Ten aanzien van het griffierecht
4.18.
Het hof ziet geen aanleiding om het griffierecht te laten vergoeden.
Ten aanzien van de proceskosten
4.19.
Het hof oordeelt dat er geen redenen zijn voor een veroordeling in de proceskosten als bedoeld in artikel 8:75 Algemene wet bestuursrecht.

5.Beslissing

Het hof:
  • verklaart het hoger beroep van belanghebbende ongegrond;
  • verklaart het hoger beroep van de inspecteur gegrond;
  • vernietigt de uitspraak van de rechtbank;
  • verklaart het beroep ongegrond;
  • bevestigt de uitspraak op bezwaar.
De uitspraak is gedaan door T.A. Gladpootjes, voorzitter, J.M. van der Vegt en M.H.P. Groenland, in tegenwoordigheid van M.A.M. van den Broek, als griffier.
De beslissing is in het openbaar uitgesproken op 11 oktober 2023 en afschriften van de uitspraak zijn op die datum aangetekend aan partijen verzonden.
De griffier, De raadsheer,
M.A.M. van den Broek T.A. Gladpootjes
Het aanwenden van een rechtsmiddel
Tegen deze uitspraak kunnen beide partijen binnen zes weken na de verzenddatum beroep in cassatie instellen bij
de Hoge Raad der Nederlanden via het webportaal van de Hoge Raadwww.hogeraad.nl.
Bepaalde personen die niet worden vertegenwoordigd door een gemachtigde die beroepsmatig rechtsbijstand verleent, mogen per post beroep in cassatie instellen.
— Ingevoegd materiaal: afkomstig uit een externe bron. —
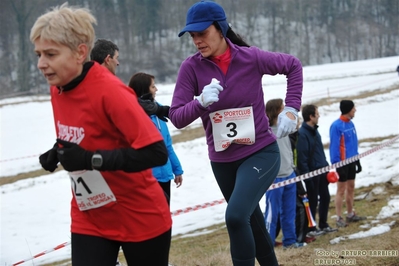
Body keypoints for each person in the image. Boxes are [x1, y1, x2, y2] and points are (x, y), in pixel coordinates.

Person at [30, 3, 172, 266]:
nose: (41, 64)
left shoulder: (112, 92)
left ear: (79, 52)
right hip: (90, 215)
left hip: (138, 214)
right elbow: (86, 129)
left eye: (50, 54)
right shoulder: (57, 87)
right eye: (38, 54)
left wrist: (90, 159)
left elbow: (156, 152)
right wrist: (58, 150)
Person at [170, 1, 303, 265]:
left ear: (220, 28)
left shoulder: (249, 57)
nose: (197, 40)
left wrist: (291, 108)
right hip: (222, 161)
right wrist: (200, 103)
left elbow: (293, 65)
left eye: (202, 33)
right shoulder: (191, 68)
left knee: (235, 216)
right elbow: (176, 117)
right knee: (251, 221)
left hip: (260, 153)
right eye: (192, 35)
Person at [128, 72, 183, 204]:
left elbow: (167, 145)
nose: (156, 89)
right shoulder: (132, 115)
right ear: (143, 89)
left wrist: (177, 170)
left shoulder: (158, 110)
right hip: (146, 180)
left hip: (165, 175)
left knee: (165, 219)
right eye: (153, 87)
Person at [264, 99, 306, 249]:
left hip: (290, 175)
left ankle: (290, 241)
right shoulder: (265, 131)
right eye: (282, 108)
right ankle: (267, 245)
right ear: (276, 111)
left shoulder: (286, 128)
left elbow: (298, 122)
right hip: (274, 179)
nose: (285, 111)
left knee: (289, 212)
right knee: (271, 215)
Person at [296, 104, 337, 236]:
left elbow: (319, 151)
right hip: (312, 173)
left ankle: (323, 224)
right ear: (311, 116)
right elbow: (302, 157)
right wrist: (307, 177)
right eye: (317, 114)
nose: (319, 116)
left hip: (322, 170)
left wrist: (326, 165)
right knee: (312, 200)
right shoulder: (302, 134)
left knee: (325, 197)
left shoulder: (315, 130)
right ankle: (311, 228)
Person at [329, 100, 365, 227]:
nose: (355, 110)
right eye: (353, 108)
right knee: (341, 190)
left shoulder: (351, 124)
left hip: (351, 161)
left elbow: (353, 144)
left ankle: (350, 214)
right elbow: (334, 146)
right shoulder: (336, 126)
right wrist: (337, 164)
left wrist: (357, 160)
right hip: (342, 163)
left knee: (351, 187)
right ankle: (339, 217)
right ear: (348, 109)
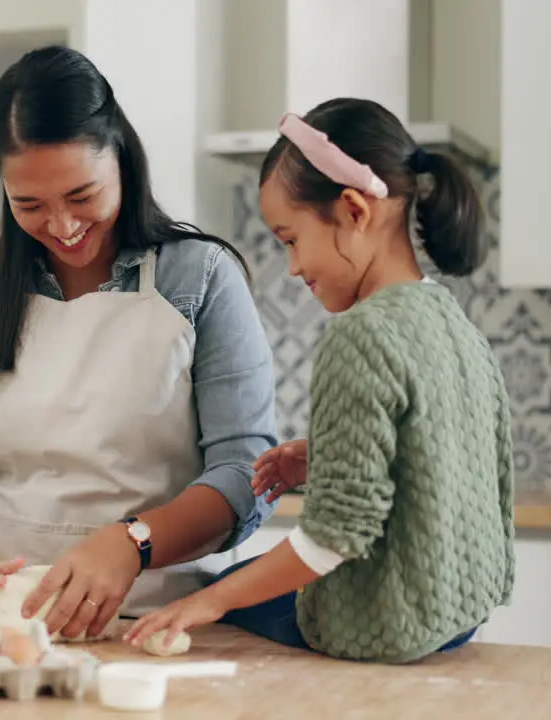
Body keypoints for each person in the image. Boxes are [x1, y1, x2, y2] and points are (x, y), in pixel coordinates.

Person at [0, 45, 278, 641]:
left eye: (82, 196)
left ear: (121, 156)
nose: (62, 226)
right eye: (29, 204)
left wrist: (133, 542)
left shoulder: (202, 278)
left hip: (165, 625)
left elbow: (247, 473)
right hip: (10, 625)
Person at [125, 98, 516, 664]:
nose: (293, 267)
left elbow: (337, 536)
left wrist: (207, 603)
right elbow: (447, 454)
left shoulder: (362, 334)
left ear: (356, 211)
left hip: (384, 618)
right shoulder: (449, 319)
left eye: (290, 239)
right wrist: (327, 461)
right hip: (455, 615)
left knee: (211, 598)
Dit zijn natuurlijke personen en verenigingen waarvan de statuten niet zijn opgenomen in een notariële akte. Als zij geen gebruik willen maken van digitaal procederen kunnen deze personen het beroepschrift in cassatie sturen aan
de Hoge Raad der Nederlanden (belastingkamer), postbus 20303, 2500 EH Den Haag.Alle andere personen en gemachtigden die beroepsmatig rechtsbijstand verlenen, zijn in beginsel verplicht digitaal te procederen (zie
www.hogeraad.nl).
Bij het instellen van beroep in cassatie moet het volgende in acht worden genomen:
Bij het beroepschrift wordt een afschrift van deze uitspraak overgelegd.
(Alleen bij procederen op papier) het beroepschrift moet ondertekend zijn;
Het beroepschrift moet ondertekend zijn en ten minste het volgende vermelden:
de naam en het adres van de indiener;
de dagtekening;
een omschrijving van de uitspraak waartegen het beroep in cassatie is gericht;
e gronden van het beroep in cassatie.
Voor het instellen van beroep in cassatie is griffierecht verschuldigd. Na het instellen van beroep in cassatie ontvangt de indiener een nota griffierecht van de griffier van de Hoge Raad.
In het cassatieberoepschrift kan de Hoge Raad verzocht worden om de andere partij te veroordelen in de proceskosten.

Voetnoten

1.Artikel 10, lid 1, Wet Bpm.
2.Artikel 10, lid 2, Wet Bpm.
3.Hoge Raad 17 januari 2020, ECLI:NL:HR:2020:63, rov. 2.3.3.
4.Hoge Raad 21 februari 2020, ECLI:NL:HR:2020:323, rov. 3.1.2.
5.Hoge Raad 20 mei 2022, ECLI:NL:HR:2022:640, rov. 3.2.4.
6.Artikel 10, lid 8, Wet BPM
7.Vgl. Hof ’s-Hertogenbosch 15 februari 2023, ECLI:NL:GHSHE:2023:584.